= Task brief =
Set down exactly the lines in the records below that run from the line with "144,618 L 180,645" to the line with "99,1025 L 184,1085", inclusive, and nothing more.

[Source records]

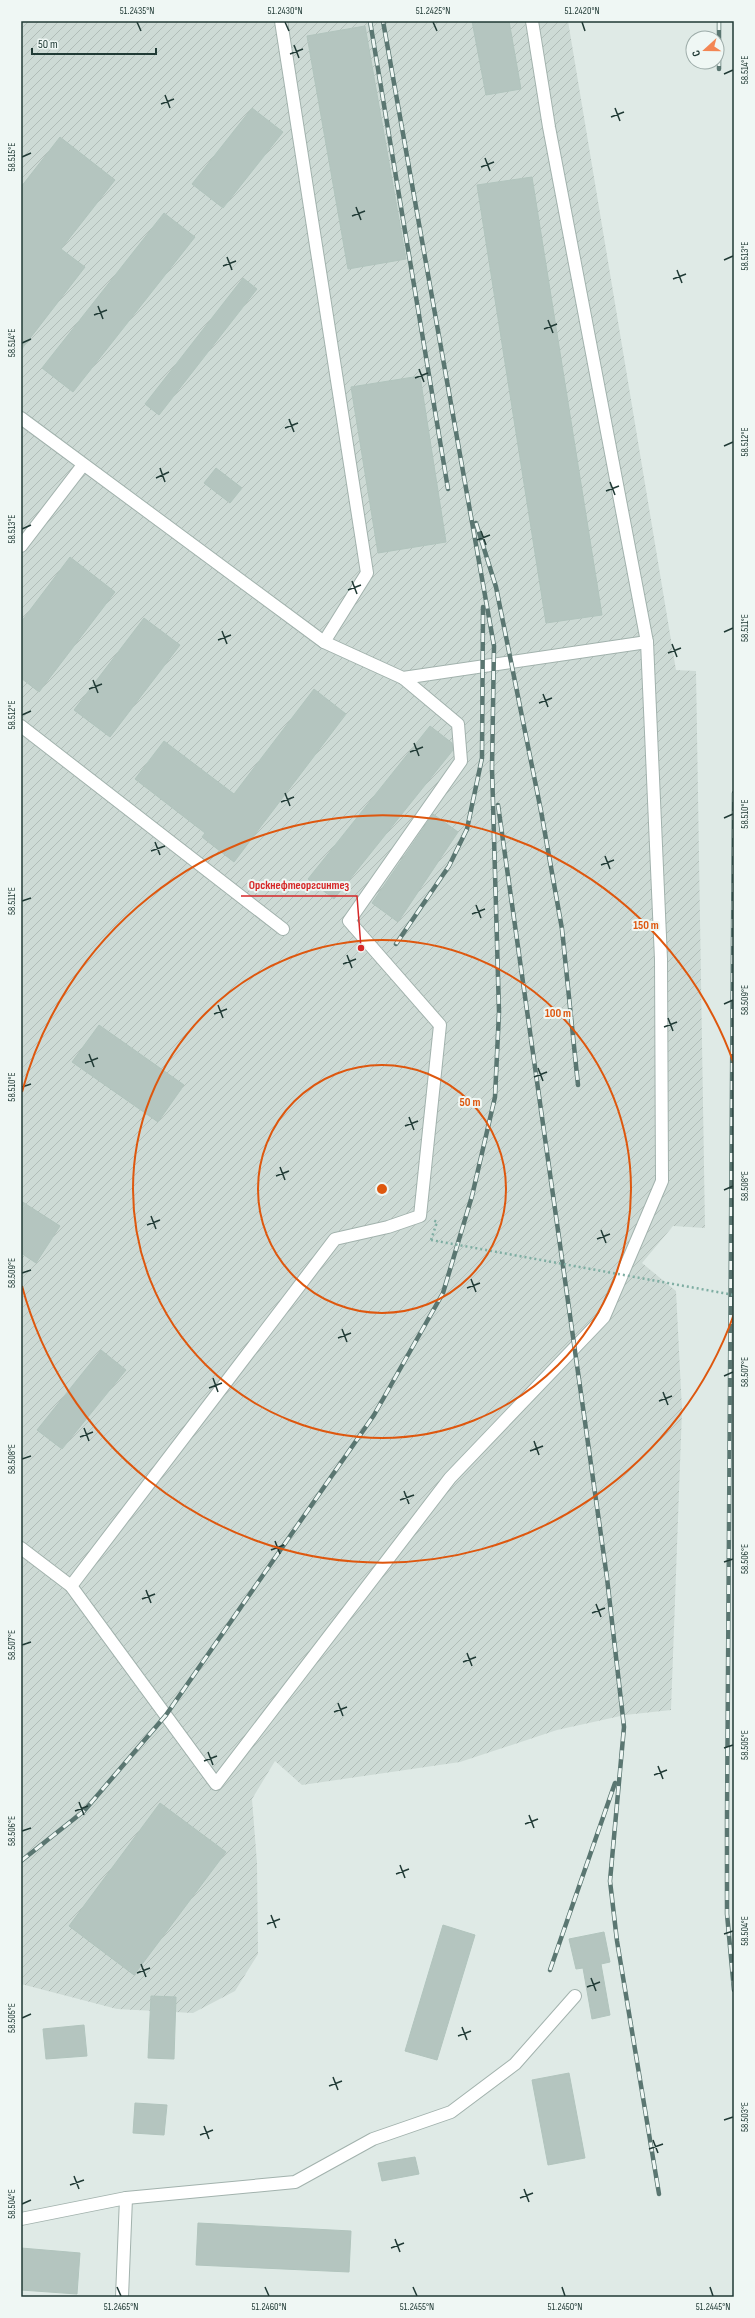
<svg xmlns="http://www.w3.org/2000/svg" width="755" height="2318" font-family="'Sofia Sans Condensed',sans-serif">
<defs>
<pattern id="industrial-furrows" width="10" height="10" patternUnits="userSpaceOnUse"><rect width="10" height="10" fill="#cddad5"/><path d="M-1 1l2-2M0 10L10 0M9 11l2-2" fill="none" stroke="#b0bcb7"/></pattern>
</defs>
<rect width="100%" height="100%" fill="#dfeae6"/>
<path fill="url(#industrial-furrows)" d="M 21,21 L 568,21 L 676,670 L 696,671 L 705,1228 L 673,1226 L 642,1263 L 676,1291 L 682,1410 L 671,1710 L 625,1715 L 557,1730 L 460,1762 L 302,1785 L 275,1761 L 252,1799 L 257,1863 L 258,1954 L 235,1991 L 193,2013 L 117,2009 L 21,1984 Z"/>
<g fill="#b4c5bf" stroke="#b1c4bd">
<path d="M 472,21 L 509,21 L 521,89 L 486,95 Z"/>
<path d="M 365,26 L 406,259 L 348,269 L 307,36 Z"/>
<path d="M 252,108 L 283,132 L 223,208 L 192,184 Z"/>
<path d="M 60,137 L 115,180 L 61,249 L 85,267 L 21,350 L 21,187 Z"/>
<path d="M 532,177 L 602,615 L 546,623 L 477,185 Z"/>
<path d="M 164,213 L 195,237 L 73,392 L 42,368 Z"/>
<path d="M 243,278 L 257,289 L 159,415 L 145,404 Z"/>
<path d="M 420,376 L 446,542 L 378,553 L 351,387 Z"/>
<path d="M 216,468 L 242,488 L 230,503 L 204,483 Z"/>
<path d="M 70,557 L 115,592 L 39,692 L 21,678 L 21,622 Z"/>
<path d="M 144,618 L 180,645 L 110,737 L 74,710 Z"/>
<path d="M 314,689 L 346,714 L 234,862 L 202,837 L 205,833 L 135,779 L 164,741 L 234,794 Z"/>
<path d="M 430,726 L 452,743 L 453,750 L 334,899 L 308,879 Z"/>
<path d="M 433,814 L 458,832 L 398,922 L 372,903 Z"/>
<path d="M 99,1025 L 184,1085 L 158,1122 L 72,1062 Z"/>
<path d="M 21,1201 L 60,1226 L 36,1263 L 21,1253 Z"/>
<path d="M 101,1350 L 126,1370 L 62,1449 L 37,1430 Z"/>
<path d="M 160,1803 L 226,1852 L 134,1975 L 69,1926 Z"/>
<path d="M 443,1925 L 475,1935 L 437,2060 L 405,2051 Z"/>
<path d="M 604,1932 L 610,1962 L 601,1964 L 610,2015 L 592,2019 L 583,1968 L 576,1969 L 569,1939 Z"/>
<path d="M 151,1996 L 176,1997 L 174,2059 L 148,2058 Z"/>
<path d="M 84,2025 L 87,2056 L 46,2059 L 43,2029 Z"/>
<path d="M 569,2073 L 585,2158 L 548,2165 L 532,2080 Z"/>
<path d="M 135,2103 L 167,2105 L 164,2135 L 133,2133 Z"/>
<path d="M 415,2157 L 419,2174 L 382,2181 L 378,2163 Z"/>
<path d="M 198,2223 L 351,2231 L 349,2272 L 196,2265 Z"/>
<path d="M 21,2248 L 80,2253 L 77,2294 L 21,2290 Z"/>
</g>
<g fill="none" stroke-linecap="round" stroke-linejoin="round">
<defs>
<g id="minor">
<path d="M 281,21 L 367,573 L 324,642"/>
<path d="M 21,418 L 324,642 L 403,678 L 647,642"/>
<path d="M 21,546 L 83,465"/>
<path d="M 21,726 L 283,929"/>
<path d="M 21,1548 L 71,1586 L 216,1784 L 450,1478 L 604,1317 L 662,1181 L 661,959 L 647,642 L 549,127 L 532,21"/>
<path d="M 71,1586 L 335,1239 L 388,1227 L 420,1216 L 440,1025 L 349,921 L 461,761 L 458,724 L 403,678"/>
<path d="M 21,2219 L 126,2198 L 295,2182 L 373,2139 L 451,2112 L 515,2064 L 575,1996"/>
<path d="M 122,2297 L 126,2198"/>
</g>
</defs>
<use href="#minor" stroke="#a2b2ad" stroke-width="14"/>
<path stroke="#7faea3" stroke-width="2.5" stroke-dasharray="2 3" stroke-linecap="butt" d="M 431,1240 L 437,1222 L 433,1220"/>
<use href="#minor" stroke="#fff" stroke-width="12"/>
<defs>
<g id="rail">
<path d="M 370,21 L 448,489"/>
<path d="M 719,21 L 719,69"/>
<path d="M 476,523 L 496,587 L 541,811 L 562,929 L 578,1085"/>
<path d="M 734,793 L 727,1820 L 727,1914 L 734,1990"/>
<path d="M 498,805 L 607,1578 L 624,1727 L 610,1881 L 617,1941 L 659,2194"/>
<path d="M 396,944 L 449,866 L 467,829 L 482,758 L 483,607"/>
<path d="M 21,1861 L 84,1811 L 166,1715 L 374,1415 L 443,1293 L 472,1196 L 495,1097 L 499,1012 L 492,768 L 494,646 L 383,21"/>
<path d="M 550,1970 L 615,1783"/>
</g>
</defs>
<use href="#rail" stroke="#5a7671" stroke-width="4.5"/>
<use href="#rail" stroke="#eff7f4" stroke-width="3" stroke-dasharray="9" stroke-linecap="butt"/>
<path stroke="#7faea3" stroke-width="2.5" stroke-dasharray="2 3" stroke-linecap="butt" d="M 431,1240 L 734,1295"/>
</g>
<path fill="none" stroke="#203a35" stroke-width="1.5" d="M 137,22 L 141,31M 285,22 L 289,31M 433,22 L 437,31M 582,22 L 585,31M 294,45 L 299,58M 290,54 L 303,49M 724,74 L 733,70M 165,95 L 170,108M 161,104 L 174,99M 615,108 L 620,121M 611,117 L 624,112M 22,157 L 31,153M 485,158 L 490,171M 481,167 L 494,162M 356,207 L 361,220M 352,216 L 365,211M 227,257 L 232,270M 724,260 L 733,256M 223,266 L 236,261M 677,270 L 682,283M 673,279 L 686,274M 98,306 L 103,319M 94,315 L 107,310M 548,320 L 553,333M 544,329 L 557,324M 22,343 L 31,339M 419,369 L 424,382M 415,378 L 428,373M 289,419 L 294,432M 285,428 L 298,423M 724,446 L 733,442M 160,468 L 165,482M 156,478 L 169,472M 610,482 L 615,495M 606,491 L 619,486M 22,529 L 31,525M 481,531 L 486,545M 477,540 L 490,535M 352,581 L 357,594M 348,590 L 361,585M 222,631 L 227,644M 724,632 L 733,628M 218,640 L 231,635M 672,644 L 677,657M 668,653 L 681,648M 93,680 L 98,693M 89,689 L 102,684M 543,694 L 548,707M 539,703 L 552,698M 22,715 L 31,711M 414,743 L 419,756M 410,752 L 423,747M 285,793 L 290,806M 281,802 L 294,797M 724,818 L 733,814M 155,842 L 160,855M 151,851 L 165,846M 605,856 L 610,869M 601,865 L 614,860M 22,901 L 31,898M 476,905 L 481,918M 472,914 L 485,909M 347,955 L 352,968M 343,964 L 356,959M 724,1004 L 733,1000M 218,1005 L 223,1018M 214,1014 L 227,1009M 668,1018 L 673,1031M 664,1027 L 677,1022M 89,1054 L 94,1067M 85,1063 L 98,1058M 538,1068 L 543,1081M 534,1077 L 547,1072M 22,1087 L 31,1084M 409,1117 L 414,1130M 405,1126 L 418,1121M 280,1167 L 285,1180M 276,1176 L 289,1171M 724,1190 L 733,1186M 151,1216 L 156,1229M 147,1225 L 160,1220M 601,1230 L 606,1243M 597,1239 L 610,1234M 22,1273 L 31,1270M 471,1279 L 476,1292M 467,1288 L 480,1283M 342,1329 L 347,1342M 338,1338 L 351,1333M 724,1376 L 733,1372M 213,1378 L 218,1392M 209,1388 L 222,1383M 663,1392 L 668,1405M 659,1401 L 672,1396M 84,1428 L 89,1441M 80,1437 L 93,1432M 534,1441 L 539,1455M 530,1451 L 543,1446M 22,1459 L 31,1456M 404,1491 L 409,1504M 400,1500 L 414,1495M 275,1541 L 280,1554M 271,1550 L 284,1545M 724,1562 L 733,1559M 146,1590 L 151,1603M 142,1599 L 155,1594M 596,1604 L 601,1617M 592,1613 L 605,1608M 22,1645 L 31,1642M 467,1653 L 472,1666M 463,1662 L 476,1657M 338,1703 L 343,1716M 334,1712 L 347,1707M 724,1748 L 733,1745M 208,1752 L 213,1765M 204,1761 L 217,1756M 658,1766 L 663,1779M 654,1775 L 667,1770M 79,1802 L 84,1815M 75,1811 L 88,1806M 529,1815 L 534,1828M 525,1824 L 538,1819M 22,1831 L 31,1828M 400,1865 L 405,1878M 396,1874 L 409,1869M 271,1915 L 276,1928M 267,1924 L 280,1919M 724,1934 L 733,1931M 141,1964 L 146,1977M 137,1973 L 150,1968M 591,1978 L 596,1991M 587,1987 L 600,1982M 22,2018 L 31,2014M 462,2027 L 467,2040M 458,2036 L 471,2031M 333,2077 L 338,2090M 329,2086 L 342,2081M 724,2120 L 733,2117M 204,2126 L 209,2139M 200,2135 L 213,2130M 653,2140 L 658,2153M 649,2149 L 663,2144M 74,2176 L 79,2189M 70,2185 L 84,2180M 524,2189 L 529,2202M 520,2198 L 533,2193M 22,2204 L 31,2200M 395,2239 L 400,2252M 391,2248 L 404,2243M 117,2287 L 121,2296M 265,2287 L 269,2296M 413,2287 L 417,2296M 562,2287 L 565,2296M 710,2287 L 713,2296"/>
<g fill="none" stroke="#de570e" stroke-width="2">
<circle cx="382" cy="1189" r="124"/>
<circle cx="382" cy="1189" r="249"/>
<path d="M734 1314A373 373 0 0 1 22 1286M22 1092A373 373 0 0 1 734 1064"/>
</g>
<circle cx="382" cy="1189" r="6" fill="#de570e" stroke="#eff7f4" stroke-width="2"/>
<g font-size="12" text-anchor="middle" font-weight="bold" fill="#de570e" stroke="#eff7f4" stroke-width="4" stroke-linejoin="round" paint-order="stroke">
<text x="646" y="929">150 m</text>
<text x="558" y="1017">100 m</text>
<text x="470" y="1106">50 m</text>
</g>
<path fill="none" stroke="#d62828" stroke-width="1.5" d="M361 948L357 896H241"/>
<circle fill="#d62828" stroke="#eff7f4" stroke-width="1.5" cx="361" cy="948" r="4"/>
<g font-size="12" text-anchor="middle" font-weight="bold" fill="#d62828" stroke="#eff7f4" stroke-width="4" stroke-linejoin="round" paint-order="stroke">
<text x="299" y="889">Орскнефтеоргсинтез</text>
</g>
<rect width="755" height="2318" fill="none" stroke="#eff7f4" stroke-width="44"/>
<g transform="translate(705 50) rotate(249)"><circle r="19" fill="#eff7f4" stroke="#9caba8"/>
<path d="M0-3L7 15L0 10L-7 15Z" fill="#f38654"/>
<text y="-6" font-size="11" font-weight="bold" text-anchor="middle" fill="#203a35">С</text>
</g>
<path d="M32 48v6h124v-6" fill="none" stroke="#203a35" stroke-width="2"/>
<text x="38" y="48" font-size="12" fill="#203a35" stroke="#eff7f4" stroke-width="3" paint-order="stroke">50 m</text>
<rect x="22" y="22" width="711" height="2274" fill="none" stroke="#203a35" stroke-width="1.5"/>
<g font-size="10" text-anchor="middle" fill="#203a35">
<text x="137" y="14">51.2435°N</text>
<text x="285" y="14">51.2430°N</text>
<text x="433" y="14">51.2425°N</text>
<text x="582" y="14">51.2420°N</text>
<text transform="translate(744 70) rotate(-90)" y="4">58.514°E</text>
<text transform="translate(11 157) rotate(-90)" y="4">58.515°E</text>
<text transform="translate(744 256) rotate(-90)" y="4">58.513°E</text>
<text transform="translate(11 343) rotate(-90)" y="4">58.514°E</text>
<text transform="translate(744 442) rotate(-90)" y="4">58.512°E</text>
<text transform="translate(11 529) rotate(-90)" y="4">58.513°E</text>
<text transform="translate(744 628) rotate(-90)" y="4">58.511°E</text>
<text transform="translate(11 715) rotate(-90)" y="4">58.512°E</text>
<text transform="translate(744 814) rotate(-90)" y="4">58.510°E</text>
<text transform="translate(11 901) rotate(-90)" y="4">58.511°E</text>
<text transform="translate(744 1000) rotate(-90)" y="4">58.509°E</text>
<text transform="translate(11 1087) rotate(-90)" y="4">58.510°E</text>
<text transform="translate(744 1186) rotate(-90)" y="4">58.508°E</text>
<text transform="translate(11 1273) rotate(-90)" y="4">58.509°E</text>
<text transform="translate(744 1372) rotate(-90)" y="4">58.507°E</text>
<text transform="translate(11 1459) rotate(-90)" y="4">58.508°E</text>
<text transform="translate(744 1559) rotate(-90)" y="4">58.506°E</text>
<text transform="translate(11 1645) rotate(-90)" y="4">58.507°E</text>
<text transform="translate(744 1745) rotate(-90)" y="4">58.505°E</text>
<text transform="translate(11 1831) rotate(-90)" y="4">58.506°E</text>
<text transform="translate(744 1931) rotate(-90)" y="4">58.504°E</text>
<text transform="translate(11 2018) rotate(-90)" y="4">58.505°E</text>
<text transform="translate(744 2117) rotate(-90)" y="4">58.503°E</text>
<text transform="translate(11 2204) rotate(-90)" y="4">58.504°E</text>
<text x="121" y="2310">51.2465°N</text>
<text x="269" y="2310">51.2460°N</text>
<text x="417" y="2310">51.2455°N</text>
<text x="565" y="2310">51.2450°N</text>
<text x="713" y="2310">51.2445°N</text>
</g>
</svg>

= Result for this exercise =
<path d="M 144,618 L 180,645 L 110,737 L 74,710 Z"/>
<path d="M 314,689 L 346,714 L 234,862 L 202,837 L 205,833 L 135,779 L 164,741 L 234,794 Z"/>
<path d="M 430,726 L 452,743 L 453,750 L 334,899 L 308,879 Z"/>
<path d="M 433,814 L 458,832 L 398,922 L 372,903 Z"/>
<path d="M 99,1025 L 184,1085 L 158,1122 L 72,1062 Z"/>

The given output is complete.